## Goal of the exercise
Write only the number of lines in the entries below that contain the string "worn".

[Stored data]
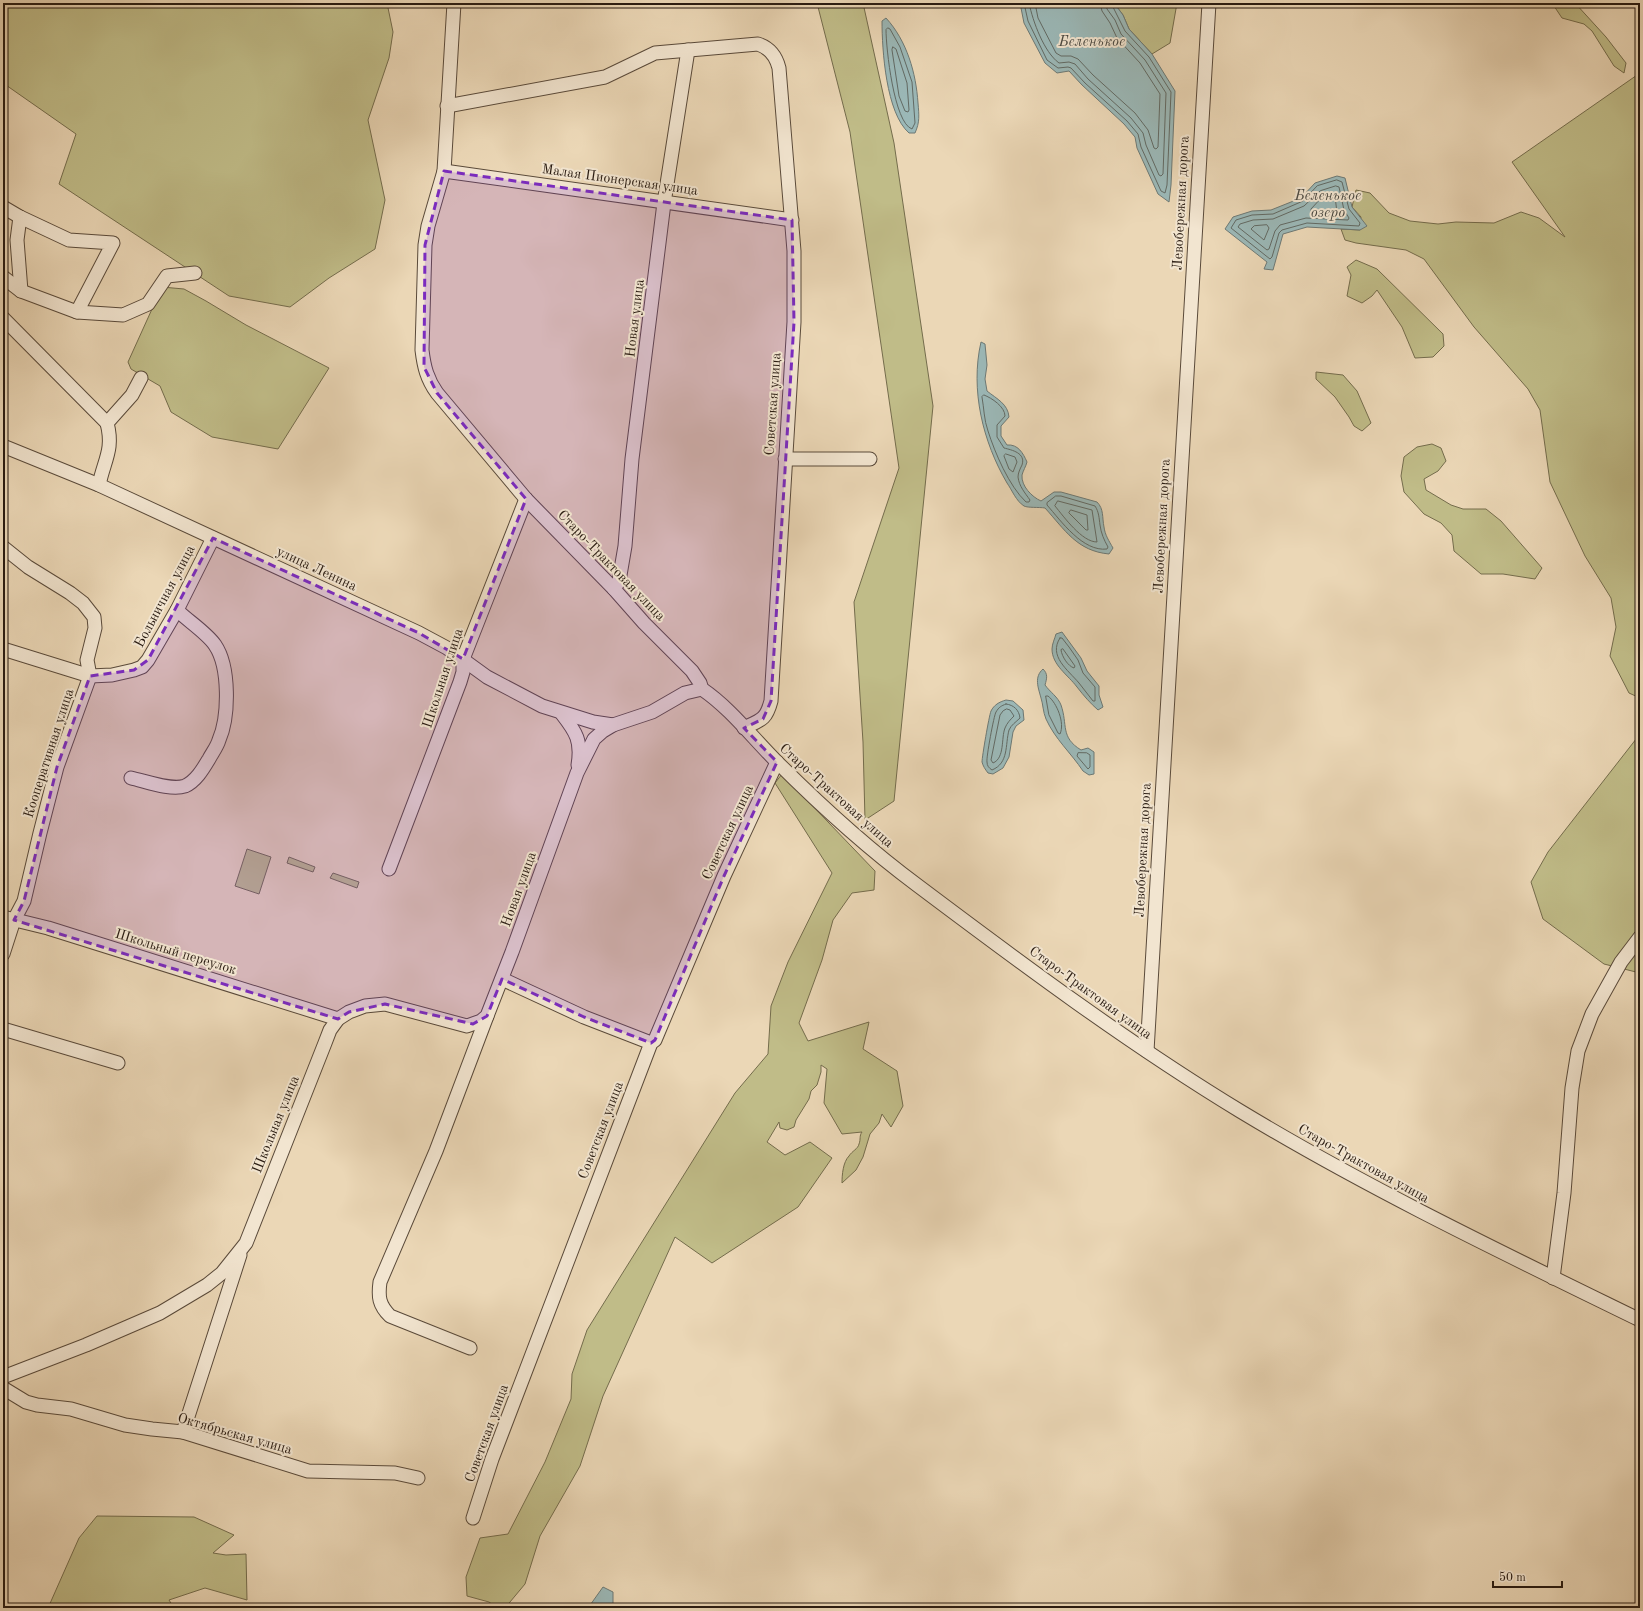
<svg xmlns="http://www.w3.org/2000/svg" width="1643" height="1611" viewBox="0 0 1643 1611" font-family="'Old Standard TT',serif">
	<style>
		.green { fill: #c0bc88; stroke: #746c4c }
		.water { fill: #9bb8b7; stroke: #6d7975 }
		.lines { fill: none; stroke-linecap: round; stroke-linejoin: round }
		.shore { stroke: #626a64; stroke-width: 1 }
		.minor-casing { stroke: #5a4a3a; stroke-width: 15 }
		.minor { stroke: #f2e5d0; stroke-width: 13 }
		.marked { fill: #7b2cbf; fill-opacity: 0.2; stroke: #7b2cbf; stroke-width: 3; stroke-dasharray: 8 5; stroke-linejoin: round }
		.labels { text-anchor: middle; stroke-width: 4; stroke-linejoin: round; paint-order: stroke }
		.street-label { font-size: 14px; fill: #291b11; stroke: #f2e5d0 }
		.water-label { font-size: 15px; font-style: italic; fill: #4b4a43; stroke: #f2e5d0 }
	</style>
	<rect width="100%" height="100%" fill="#ebd7b6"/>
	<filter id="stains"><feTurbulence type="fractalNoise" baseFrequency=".005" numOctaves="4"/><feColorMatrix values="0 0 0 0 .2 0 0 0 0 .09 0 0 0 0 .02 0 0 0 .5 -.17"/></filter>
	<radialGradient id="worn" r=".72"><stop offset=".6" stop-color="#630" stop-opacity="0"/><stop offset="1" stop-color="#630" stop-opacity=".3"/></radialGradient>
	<g class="green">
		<polygon points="3,3 387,3 393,32 389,58 368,120 385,200 375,249 329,278 290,307 229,296 59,184 76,134 3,83"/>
		<polygon points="817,3 863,3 894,143 933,406 894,801 865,820 863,742 854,602 899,468 850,132"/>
		<polygon points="1114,3 1177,3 1170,43 1152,54 1129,29 1123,15"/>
		<polygon points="1555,3 1575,3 1606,37 1626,63 1624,73 1614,66 1592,31 1584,24 1562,18 1554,6"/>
		<polygon points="1640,73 1640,698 1629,693 1610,656 1616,627 1611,598 1585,556 1550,482 1540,410 1528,389 1474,327 1424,259 1406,250 1356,243 1345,240 1341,229 1360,230 1361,217 1352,207 1356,190 1370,193 1389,213 1410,221 1438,224 1456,222 1494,223 1521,212 1539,218 1565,237 1512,162"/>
		<polygon points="1356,260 1377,269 1443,334 1444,346 1433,357 1415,358 1402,327 1377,290 1372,296 1362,303 1347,296 1351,275 1347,267"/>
		<polygon points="162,287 184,289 206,301 246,325 329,368 278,449 212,437 171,412 160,386 131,369 128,362"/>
		<polygon points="1316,372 1343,375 1357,391 1371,423 1362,431 1354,426 1349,417 1335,397 1316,379"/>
		<polygon points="1432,444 1441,448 1446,461 1438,471 1424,479 1426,490 1451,505 1463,509 1486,509 1501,521 1542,568 1535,579 1503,574 1481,574 1454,551 1452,535 1441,523 1424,514 1404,492 1401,476 1404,457 1417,447"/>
		<polygon points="1640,734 1640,973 1604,964 1543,919 1531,882 1548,852"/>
		<path d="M782,774L875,871L874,890L852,893L833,920L822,960L799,1023L808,1041L869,1022L863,1049L897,1071L903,1106L891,1127L882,1114L879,1123L870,1134L863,1157L856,1170L842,1183C842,1175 843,1162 849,1156C852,1151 858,1149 859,1144C861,1139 859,1136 862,1132L842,1134L824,1103L827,1069L821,1065V1072L817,1085L811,1091L809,1099L796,1120L794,1127L787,1130L780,1128L779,1122L767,1142L785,1155L810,1142L832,1158L798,1207L712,1263L675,1237L603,1396L580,1466L540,1536L525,1584L505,1608H497L489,1602L467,1596L466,1577L480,1538L508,1534L545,1462L571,1399L572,1374L587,1330L735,1093L768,1054L771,1006L788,962L832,873L775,783Z"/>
		<polygon points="247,849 271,857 259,894 235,886"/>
		<polygon points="289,857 315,867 313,872 287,863"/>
		<polygon points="333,873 359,882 357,888 330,878"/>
		<polygon points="97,1516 194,1517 234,1535 213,1553 226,1555 246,1554 247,1600 205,1588 169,1600 174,1608 48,1608 79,1538"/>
	</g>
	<g class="water">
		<polygon points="1020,3 1114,3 1123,15 1129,29 1152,54 1175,91 1171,185 1169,202 1158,194 1137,148 1135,137 1124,124 1082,85 1069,71 1057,73 1045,63 1024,23"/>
		<path d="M886,18C907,41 916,73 918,103C919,115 920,122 915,133H909C886,113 882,50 882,21Z"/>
		<polygon points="1337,176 1345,178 1352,207 1367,226 1360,230 1307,227 1283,234 1273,270 1264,269 1267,262 1225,229 1233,217 1252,211 1271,210 1301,198 1315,183"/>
		<path d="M981,342L985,344L987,365L985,379L987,391C997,399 1008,404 1009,417L1001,426V436L1007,445C1018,444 1023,453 1027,462C1026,466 1023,471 1022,475C1021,486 1032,497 1041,501L1054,492H1061L1097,502C1104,509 1102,517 1104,527C1105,535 1109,541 1113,548L1109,554C1077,551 1065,530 1045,508C1039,507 1028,508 1024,506C1016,501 1012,490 1007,483C983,442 970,390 981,342Z"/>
		<path d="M1062,632L1081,658L1087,671L1099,686V695L1103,707L1098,710C1090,703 1084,696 1077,687C1068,675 1052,665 1052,649C1052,644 1055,638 1056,634Z"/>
		<path d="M1043,669C1048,674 1047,678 1045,685C1050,692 1058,697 1061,705C1068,725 1060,737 1081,750L1088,748L1094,752V774L1089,775L1083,771C1071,753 1055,739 1046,719C1043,712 1043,704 1041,698C1038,687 1034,677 1043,669Z"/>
		<path d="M1006,700L1013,701L1023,710L1024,720L1016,726L1013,732L1009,757L1003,768L993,774L988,773C985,769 983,766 982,762C982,757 989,716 991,711C994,705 999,702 1006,700Z"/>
		<polygon points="603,1587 613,1592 613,1603 609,1608 588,1608"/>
	</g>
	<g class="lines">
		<g class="shore">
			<polyline points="1024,3 1028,21 1047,60 1058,68 1068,67 1071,68 1085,83 1127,121 1138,134 1141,147 1161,191 1165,193 1167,185 1171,92 1149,57 1125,31 1111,3"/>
			<path d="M1029,3C1033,22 1044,52 1059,63L1069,62L1075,64L1088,79L1131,118L1143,133L1146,145L1159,175L1161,176L1163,174L1166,93L1145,60L1121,34L1115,20L1107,9L1106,3"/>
			<polyline points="1035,3 1038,18 1056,53 1061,56 1071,56 1078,59 1093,75 1135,113 1148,130 1154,148 1156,149 1158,147 1160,94 1140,63 1117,38 1110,23 1102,11 1100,3"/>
			<path d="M888,28L890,29L900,47L912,82L915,123L912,129C894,123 886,48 886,30Z"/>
			<polygon points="893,47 896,49 907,83 909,110 908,112 905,111 899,96 892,50"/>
			<polygon points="1337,180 1342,182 1349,209 1360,223 1359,226 1307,223 1282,230 1279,233 1272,257 1270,259 1231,228 1236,220 1252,215 1273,214 1303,201 1317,186"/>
			<polygon points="1336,186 1339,187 1344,210 1349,218 1348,220 1306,218 1280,225 1275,231 1269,249 1267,250 1238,227 1240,224 1253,220 1273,219 1304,206 1320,191"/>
			<polygon points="1332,193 1335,196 1337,213 1311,212 1311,209 1323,196"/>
			<polygon points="1267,225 1269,228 1264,240 1251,229 1254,226"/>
			<path d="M984,395C992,398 1005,407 1005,416L997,425V437L1004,448C1012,450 1026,453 1022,465C1020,469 1018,473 1018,477C1019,486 1025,493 1030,500L1029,502H1026C1009,486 995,453 988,431C984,420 984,408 982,397Z"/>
			<polygon points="1006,454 1015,457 1017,462 1013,472 1009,469 1004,456"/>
			<path d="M1056,496H1061L1095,506C1099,512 1099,518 1100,525C1101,533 1104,540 1108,547L1107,549C1083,552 1061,521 1047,505V503Z"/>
			<path d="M1058,501L1092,510L1097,542C1082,542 1064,517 1055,506Z"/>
			<polygon points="1071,510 1087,515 1088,530 1086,530 1069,513"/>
			<path d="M1060,638H1062L1069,647L1078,660L1083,673L1095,687V701H1093C1088,695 1084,689 1079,683C1068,670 1048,656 1060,638Z"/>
			<path d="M1063,649L1075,666L1074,668C1068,666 1062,657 1061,650Z"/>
			<path d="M1046,696H1048C1057,703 1065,723 1060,734L1058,733L1049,715Z"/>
			<path d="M1006,704C1014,705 1019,710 1020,718C1016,722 1011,725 1009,730C1005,745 1009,763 992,770C989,768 987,766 987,762C986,758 994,715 996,712C999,707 1001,706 1006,704Z"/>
			<path d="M1007,709L1010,710L1014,716C1010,720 1007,723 1005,728C1001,738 1005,758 993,763L991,760L1000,715L1003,711Z"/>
			<polygon points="1087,753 1090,755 1090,767 1088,769 1077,756 1078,753"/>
		</g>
		<g class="minor-casing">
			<g id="minor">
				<path d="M454,3L444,171L428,226L425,245L422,350C424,367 427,379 437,393L526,499L614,589L644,623L692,671L700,683L702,689C730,708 752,737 776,761C820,805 867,848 917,885C1022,964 1128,1043 1240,1111C1369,1189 1505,1254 1640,1320"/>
				<path d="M447,106L605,77L655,53L758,44C770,48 776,56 779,68L794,251V322L771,701C766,720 761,720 744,728"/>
				<polyline points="444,171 792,220"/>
				<polyline points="3,207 20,217 69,240 113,243 77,312 21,291 3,277"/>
				<polyline points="20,217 17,240 21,291"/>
				<polyline points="77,312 123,315 148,304 167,276 195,273"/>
				<polyline points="3,318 107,423"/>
				<polyline points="3,446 99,485 419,633 447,648 487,677 542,706 593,722 613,725"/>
				<polyline points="785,459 870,459"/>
				<path d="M99,485C104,460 114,450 107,423L132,395L141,378"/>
				<polyline points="3,547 28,567 70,593 83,603 94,617 95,628 87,660 90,676 57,767 40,833 24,901 14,920 3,954"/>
				<polyline points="614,589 619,581 625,546 632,459 664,203 688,50"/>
				<polyline points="3,649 90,676 112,675 134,670 142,667 148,660 177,610 213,538"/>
				<path d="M562,714C576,732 582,741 578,765"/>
				<path d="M131,778C145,781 171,791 185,786C196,781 203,769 209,759C212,753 217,747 219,740C229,717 230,667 215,645C207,633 188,621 177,610"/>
				<polyline points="389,869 460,682 463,672 463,659 526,499"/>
				<polyline points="3,917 48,928 338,1019"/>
				<polyline points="502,979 584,1017 651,1043"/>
				<polyline points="3,1029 118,1063"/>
				<polyline points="1147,1051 1209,3"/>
				<polyline points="1553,1278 1564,1193 1572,1088 1578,1051 1592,1014 1621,962 1640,937"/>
				<path d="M470,1348L390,1316C379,1305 378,1297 380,1282L436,1151L487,1016"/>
				<polyline points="3,1377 86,1345 160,1313 207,1285 222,1273 246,1243 325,1043 330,1030 338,1019 349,1012 365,1006 385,1004 467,1026 481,1021 487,1016 512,952 577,773 594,739 603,731 613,725 652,712 685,693 702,689"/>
				<polyline points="3,1388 26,1402 37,1405 71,1409 125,1425 152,1429 183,1432 308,1471 395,1473 418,1478"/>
				<polyline points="183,1432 240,1255"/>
				<polyline points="473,1518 492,1459 651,1043 655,1040 724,876 777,762"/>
			</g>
		</g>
		<use href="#minor" class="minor"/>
	</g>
	<path class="marked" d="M444,171L792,220L794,322L771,701L763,719L744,728L777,762L724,876L655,1040L651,1043L584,1017L502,979L487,1016L473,1024L385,1004L349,1012L338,1019L14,920L24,901L57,767L90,676L134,670L148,660L213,538L419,633L463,659L526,499L437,393L424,367L425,245Z"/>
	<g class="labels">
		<g class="street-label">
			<text transform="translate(620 179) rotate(8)" y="5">Малая Пионерская улица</text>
			<text transform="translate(1180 203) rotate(-87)" y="5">Левобережная дорога</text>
			<text transform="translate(634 318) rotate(-83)" y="5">Новая улица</text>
			<text transform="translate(772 404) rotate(-86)" y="5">Советская улица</text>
			<text transform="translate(1161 526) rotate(-87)" y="5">Левобережная дорога</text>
			<text transform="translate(612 565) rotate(46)" y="5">Старо-Трактовая улица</text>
			<text transform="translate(317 568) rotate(25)" y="5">улица Ленина</text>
			<text transform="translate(164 596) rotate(-62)" y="5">Больничная улица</text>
			<text transform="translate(442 678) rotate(-72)" y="5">Школьная улица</text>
			<text transform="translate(48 753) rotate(-72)" y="5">Кооперативная улица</text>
			<text transform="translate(837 795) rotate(42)" y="5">Старо-Трактовая улица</text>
			<text transform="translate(727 832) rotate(-65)" y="5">Советская улица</text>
			<text transform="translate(1142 850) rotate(-87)" y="5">Левобережная дорога</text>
			<text transform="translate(518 889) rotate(-70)" y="5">Новая улица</text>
			<text transform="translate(176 951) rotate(17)" y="5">Школьный переулок</text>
			<text transform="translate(1091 992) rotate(36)" y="5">Старо-Трактовая улица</text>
			<text transform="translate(275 1124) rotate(-68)" y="5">Школьная улица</text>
			<text transform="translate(600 1130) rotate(-69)" y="5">Советская улица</text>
			<text transform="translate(1364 1163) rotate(29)" y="5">Старо-Трактовая улица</text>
			<text transform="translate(235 1433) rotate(16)" y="5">Октябрьская улица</text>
			<text transform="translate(486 1433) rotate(-70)" y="5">Советская улица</text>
		</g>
		<g class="water-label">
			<text x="1092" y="46">Беленькое</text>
			<text x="1328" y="200">Беленькое<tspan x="1328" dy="17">озеро</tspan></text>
		</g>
	</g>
	<rect width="1643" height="1611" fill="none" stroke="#ebd7b6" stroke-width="16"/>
	<rect x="4" y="4" width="1635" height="1603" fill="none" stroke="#291b11" stroke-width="2"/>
	<rect x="8" y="8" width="1627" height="1595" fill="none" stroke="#291b11"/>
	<path d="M1493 1581v6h69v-6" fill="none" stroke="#291b11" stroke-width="2"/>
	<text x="1499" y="1581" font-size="12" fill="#291b11" stroke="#f2e5d0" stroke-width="3" paint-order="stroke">50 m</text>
	<rect width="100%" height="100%" filter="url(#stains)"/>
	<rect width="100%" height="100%" fill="url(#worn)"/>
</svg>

## The answer
2